Every line containing the word "Російської" is to be copied from the data below.

━━━━━━━━━━━━━━━━━━━━━━━━━━━━━━

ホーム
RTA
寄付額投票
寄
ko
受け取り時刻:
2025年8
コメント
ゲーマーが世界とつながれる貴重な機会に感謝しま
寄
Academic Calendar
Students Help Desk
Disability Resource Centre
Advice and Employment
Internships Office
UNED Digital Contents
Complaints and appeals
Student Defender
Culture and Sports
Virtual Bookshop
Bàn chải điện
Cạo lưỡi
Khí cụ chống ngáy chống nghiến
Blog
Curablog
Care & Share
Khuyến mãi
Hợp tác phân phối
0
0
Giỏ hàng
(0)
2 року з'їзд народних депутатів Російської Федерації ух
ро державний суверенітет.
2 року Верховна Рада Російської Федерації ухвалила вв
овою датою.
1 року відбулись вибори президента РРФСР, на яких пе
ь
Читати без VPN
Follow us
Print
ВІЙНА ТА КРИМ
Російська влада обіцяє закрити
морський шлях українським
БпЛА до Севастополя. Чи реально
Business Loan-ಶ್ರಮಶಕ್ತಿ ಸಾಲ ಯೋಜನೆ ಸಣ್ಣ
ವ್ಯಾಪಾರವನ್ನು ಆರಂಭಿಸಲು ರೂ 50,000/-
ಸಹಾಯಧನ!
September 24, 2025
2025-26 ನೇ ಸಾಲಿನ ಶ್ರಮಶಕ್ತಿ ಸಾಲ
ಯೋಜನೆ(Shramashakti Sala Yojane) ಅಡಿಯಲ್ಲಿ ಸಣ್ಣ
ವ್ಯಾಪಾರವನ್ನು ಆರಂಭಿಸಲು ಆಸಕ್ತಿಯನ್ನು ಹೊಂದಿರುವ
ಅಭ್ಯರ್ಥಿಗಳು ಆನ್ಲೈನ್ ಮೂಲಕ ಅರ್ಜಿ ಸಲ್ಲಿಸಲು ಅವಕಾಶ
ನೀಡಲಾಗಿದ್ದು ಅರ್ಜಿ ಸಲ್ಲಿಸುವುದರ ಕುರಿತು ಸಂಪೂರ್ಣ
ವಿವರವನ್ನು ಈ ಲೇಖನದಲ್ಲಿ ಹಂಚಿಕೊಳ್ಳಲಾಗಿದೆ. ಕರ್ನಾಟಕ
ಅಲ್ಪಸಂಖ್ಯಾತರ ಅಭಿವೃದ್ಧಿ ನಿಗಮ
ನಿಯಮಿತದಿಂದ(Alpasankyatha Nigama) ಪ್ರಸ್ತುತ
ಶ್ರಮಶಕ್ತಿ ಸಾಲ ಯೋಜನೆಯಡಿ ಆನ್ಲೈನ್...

━━━━━━━━━━━━━━━━━━━━━━━━━━━━━━

[Reply to the exercise]:
2 року з'їзд народних депутатів Російської Федерації ух
2 року Верховна Рада Російської Федерації ухвалила вв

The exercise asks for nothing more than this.